The Good, the Bad and the Ugly in Cybersecurity – Week 48

The Good | China Spy Handed 4-Year Jail Term

Good news for national security this week as the U.S. Department of Justice successfully prosecuted a 59-year-old man for spying on behalf of China. Ping Li, of Wesley Chapel, Florida, was sentenced to four years in prison for conspiring to act as a spy for China’s Ministry of State Security (MSS).

Li, originally from China, had been employed first by Verizon and later Infosys and admitted to sharing sensitive information about cybersecurity, training materials, and the SolarWinds cyberattack. Using anonymous Gmail and Yahoo! email accounts, the spy also shared information about Chinese dissidents, Falun Gong members, and U.S.-based NGOs.

It is believed Li was engaged in espionage activities for MSS, the PRC’s unit for civilian intelligence collection, for at least a decade, beginning around 2012. In addition to his prison sentence, Li received a $250,000 fine and three years of supervised release.

The case brought by the DoJ is part of broader U.S. efforts to counter Chinese espionage. Recently, Shujun Wang, another covert Chinese agent, was convicted for infiltrating a New York-based pro-democracy group while secretly reporting to the MSS.

According to a report, Chinese espionage has been linked to over 55 cases across 20 U.S. states, involving military secrets, trade theft, and repression of dissidents. Between 2000 and 2023, 224 incidents of Chinese espionage were reported, including the theft of sensitive military information and trade secrets as well as repression of Chinese dissidents.

The Bad | Cloud Phishing Campaign Targets OneDrive Credentials

A sophisticated operation designed to steal OneDrive credentials was detailed by researchers this week, highlighting the increased interest of cybercriminals in attacking enterprise cloud resources. Dubbed “Beluga”, the phishing campaign uses tailored email attachments and a fake OneDrive login page pre-filled with the target’s email address and company logo.

Researchers say that when recipients open the attached .htm file, they are presented with a page prompting them to view a fake PDF entitled “Protected Document 043.pdf”. Clicking the button labelled “VIEW DOCUMENT” leads to a fake login form. The email field is pre-populated and uneditable, while the password field always returns an error no matter what is entered, a trick scammers often use to get victims to input the password multiple times.

Fake OneDrive page
Fake OneDrive page (Source: ThreatDown)

Behind the scenes, the credentials entered are sent via HTTPS to a Telegram bot, which also receives the victim’s email and IP address. Telegram bots are increasingly used by cybercriminals for credential harvesting and campaign management due to their ease of use and automation capabilities.

Compromised OneDrive accounts pose significant risks to organizations as they are routinely used to store sensitive information. Due to their ability to synchronize with files on local devices, and to perform operations such as deletion and file encryption, they can also act as a vector for cloud-based ransomware attacks.

The Ugly | Russian APT Exploits Firefox and Windows Zero Days

Researchers detailed this week how a Russia-aligned threat actor group widely known as RomCom (aka Storm-0978, Tropical Scorpius, UNC2596) has been exploiting a vulnerability in Mozilla products, including its popular Firefox browser, to infect Windows users with malware. The exploit chain includes leveraging a privilege escalation bug in Microsoft’s operating system.
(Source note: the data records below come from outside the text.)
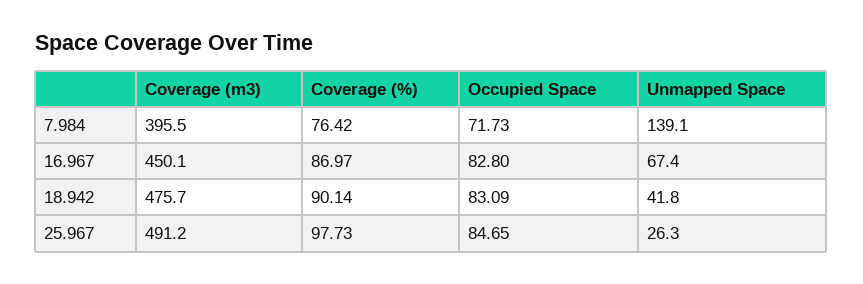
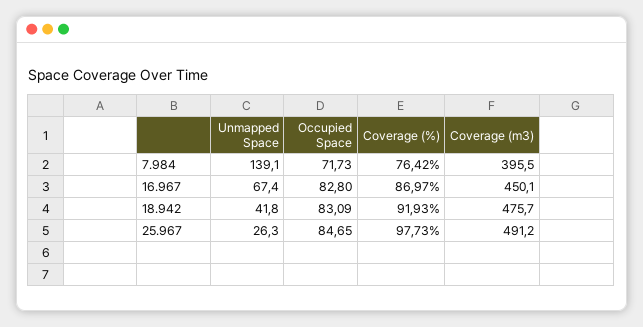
  {
    "Coverage (m3)": {
      "7.984": 395.5,
      "16.967": 450.1,
      "18.942": 475.7,
      "25.967": 491.2
    },
    "Coverage (%)": {
      "7.984": 76.42,
      "16.967": 86.97,
-     "18.942": 90.14,
+     "18.942": 91.93,
      "25.967": 97.73
    },
    "Occupied Space": {
      "7.984": 71.73,
      "16.967": 82.8,
      "18.942": 83.09,
      "25.967": 84.65
    },
    "Unmapped Space": {
      "7.984": 139.1,
      "16.967": 67.4,
      "18.942": 41.8,
      "25.967": 26.3
    }
  }

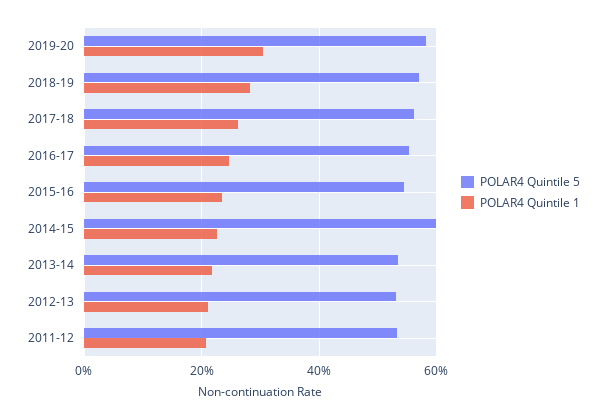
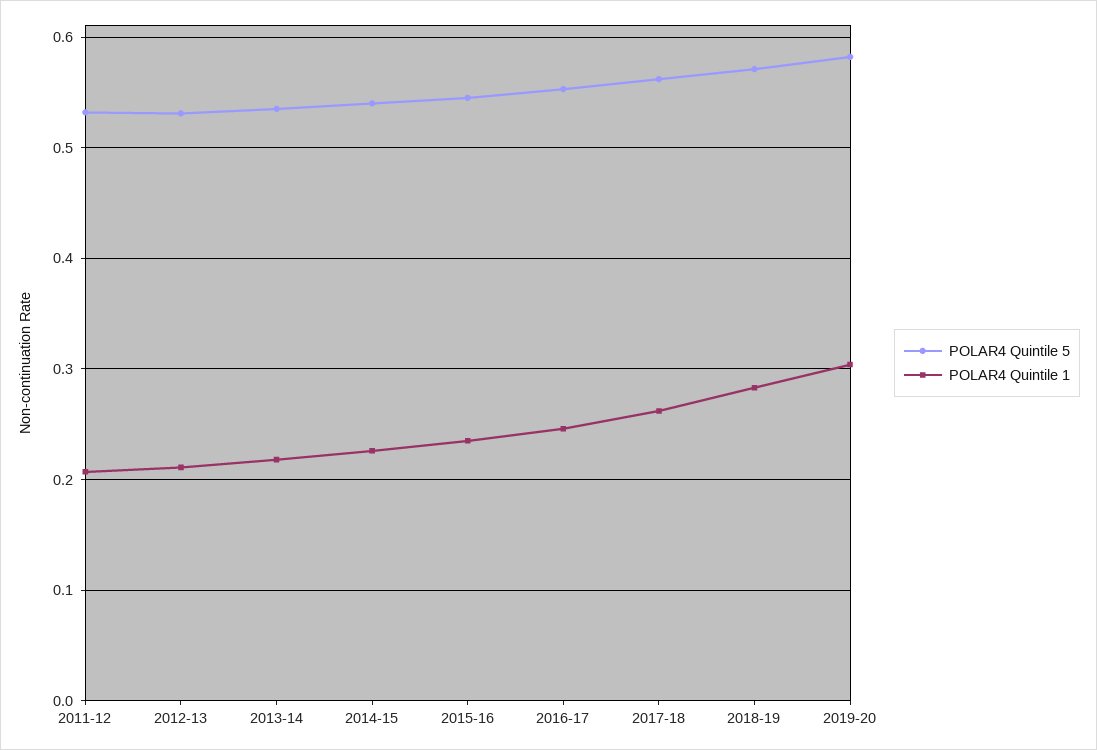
  {
    "POLAR4 Quintile 5": {
      "2019-20": 0.58,
      "2018-19": 0.57,
      "2017-18": 0.56,
      "2016-17": 0.55,
      "2015-16": 0.55,
-     "2014-15": 0.6,
+     "2014-15": 0.54,
      "2013-14": 0.54,
      "2012-13": 0.53,
      "2011-12": 0.53
    },
    "POLAR4 Quintile 1": {
      "2019-20": 0.3,
      "2018-19": 0.28,
      "2017-18": 0.26,
      "2016-17": 0.25,
      "2015-16": 0.24,
      "2014-15": 0.23,
      "2013-14": 0.22,
      "2012-13": 0.21,
      "2011-12": 0.21
    }
  }

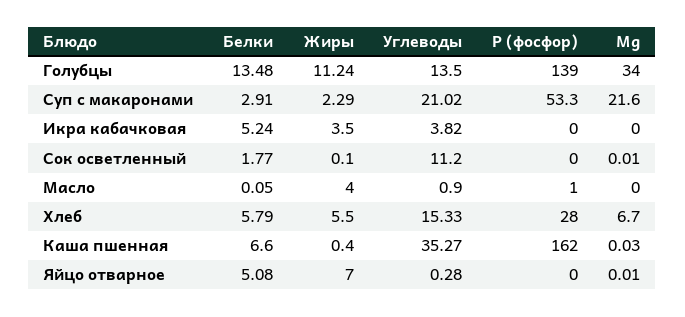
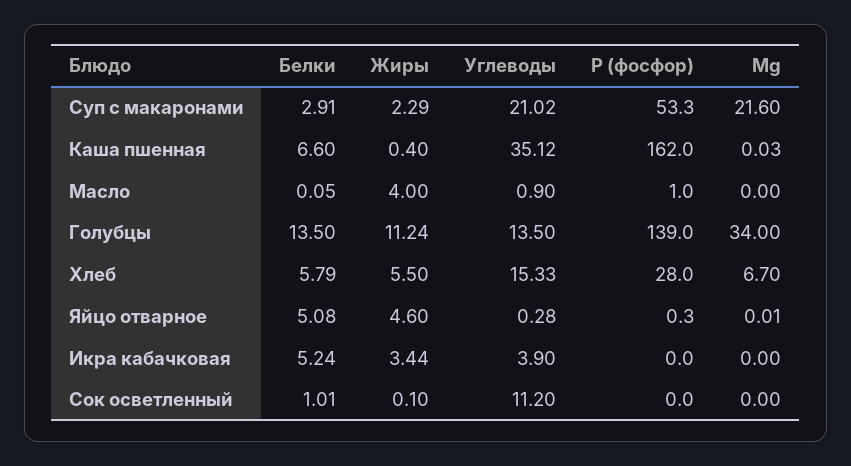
  {
    "Белки": {
-     "Голубцы": 13.48,
+     "Голубцы": 13.5,
      "Суп с макаронами": 2.91,
      "Икра кабачковая": 5.24,
-     "Сок осветленный": 1.77,
+     "Сок осветленный": 1.01,
      "Масло": 0.05,
      "Хлеб": 5.79,
      "Каша пшенная": 6.6,
      "Яйцо отварное": 5.08
    },
    "Жиры": {
      "Голубцы": 11.24,
      "Суп с макаронами": 2.29,
-     "Икра кабачковая": 3.5,
+     "Икра кабачковая": 3.44,
      "Сок осветленный": 0.1,
      "Масло": 4,
      "Хлеб": 5.5,
      "Каша пшенная": 0.4,
-     "Яйцо отварное": 7
+     "Яйцо отварное": 4.6
    },
    "Углеводы": {
      "Голубцы": 13.5,
      "Суп с макаронами": 21.02,
-     "Икра кабачковая": 3.82,
+     "Икра кабачковая": 3.9,
      "Сок осветленный": 11.2,
      "Масло": 0.9,
      "Хлеб": 15.33,
-     "Каша пшенная": 35.27,
+     "Каша пшенная": 35.12,
      "Яйцо отварное": 0.28
    },
    "Р (фосфор)": {
      "Голубцы": 139,
      "Суп с макаронами": 53.3,
      "Икра кабачковая": 0,
      "Сок осветленный": 0,
      "Масло": 1,
      "Хлеб": 28,
      "Каша пшенная": 162,
-     "Яйцо отварное": 0
+     "Яйцо отварное": 0.3
    },
    "Mg": {
      "Голубцы": 34,
      "Суп с макаронами": 21.6,
      "Икра кабачковая": 0,
-     "Сок осветленный": 0.01,
+     "Сок осветленный": 0,
      "Масло": 0,
      "Хлеб": 6.7,
      "Каша пшенная": 0.03,
      "Яйцо отварное": 0.01
    }
  }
The bugs, now patched, were unknown to both vendors at the initial time of exploitation.

CVE-2024-9680 is a critical vulnerability in Firefox, Thunderbird and the Tor browser which allows the execution of code within the browser when a user visits a malicious website. CVE‑2024‑49039 is a bug in Windows 10, 11 and Server releases that allows such code to escape the browser’s sandbox.

Details of a Firefox Zero Day
Details of a Firefox Zero Day (Source:Mozilla)
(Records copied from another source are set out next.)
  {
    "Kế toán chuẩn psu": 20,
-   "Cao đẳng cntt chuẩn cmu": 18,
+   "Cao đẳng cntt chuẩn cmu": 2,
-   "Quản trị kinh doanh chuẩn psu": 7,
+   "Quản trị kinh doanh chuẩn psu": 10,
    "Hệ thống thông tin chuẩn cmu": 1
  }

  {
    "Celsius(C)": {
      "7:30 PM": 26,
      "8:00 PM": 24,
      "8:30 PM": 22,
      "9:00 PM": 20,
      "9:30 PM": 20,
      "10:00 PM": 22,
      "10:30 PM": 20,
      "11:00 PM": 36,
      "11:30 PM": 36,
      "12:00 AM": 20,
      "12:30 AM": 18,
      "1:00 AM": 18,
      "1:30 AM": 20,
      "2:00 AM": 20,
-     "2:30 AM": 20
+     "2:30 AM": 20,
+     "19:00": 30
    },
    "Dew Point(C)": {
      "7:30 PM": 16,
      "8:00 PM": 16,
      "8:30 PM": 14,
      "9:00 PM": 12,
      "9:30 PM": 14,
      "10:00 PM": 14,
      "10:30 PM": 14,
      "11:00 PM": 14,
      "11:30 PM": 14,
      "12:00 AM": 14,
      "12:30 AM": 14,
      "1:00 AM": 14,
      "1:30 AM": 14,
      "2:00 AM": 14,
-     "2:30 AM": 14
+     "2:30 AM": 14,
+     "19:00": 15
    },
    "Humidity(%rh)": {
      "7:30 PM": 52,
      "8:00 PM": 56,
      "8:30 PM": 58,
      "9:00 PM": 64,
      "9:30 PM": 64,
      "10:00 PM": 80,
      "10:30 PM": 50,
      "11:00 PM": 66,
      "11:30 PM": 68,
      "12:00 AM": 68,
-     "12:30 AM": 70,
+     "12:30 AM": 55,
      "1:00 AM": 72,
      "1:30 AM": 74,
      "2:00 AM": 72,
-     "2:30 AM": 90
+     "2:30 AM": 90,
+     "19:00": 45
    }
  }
According to researchers at ESET, the Russia-aligned APT chained the two vulnerabilities together to infect visitors to actor-controlled websites with the RomCom backdoor. Victims only needed to land on the malicious webpages to become infected, with no further user interaction required.

While it is not clear how links to the malicious websites were distributed to targets, it is thought that the campaign was widespread and involved fake servers of legitimate websites redirecting users to deliver the exploit. The researchers say targets were mostly in Europe and North America.

The bugs were patched by Mozilla and Microsoft on October 9th and November 12th, respectively, and users are urged to update both products without delay.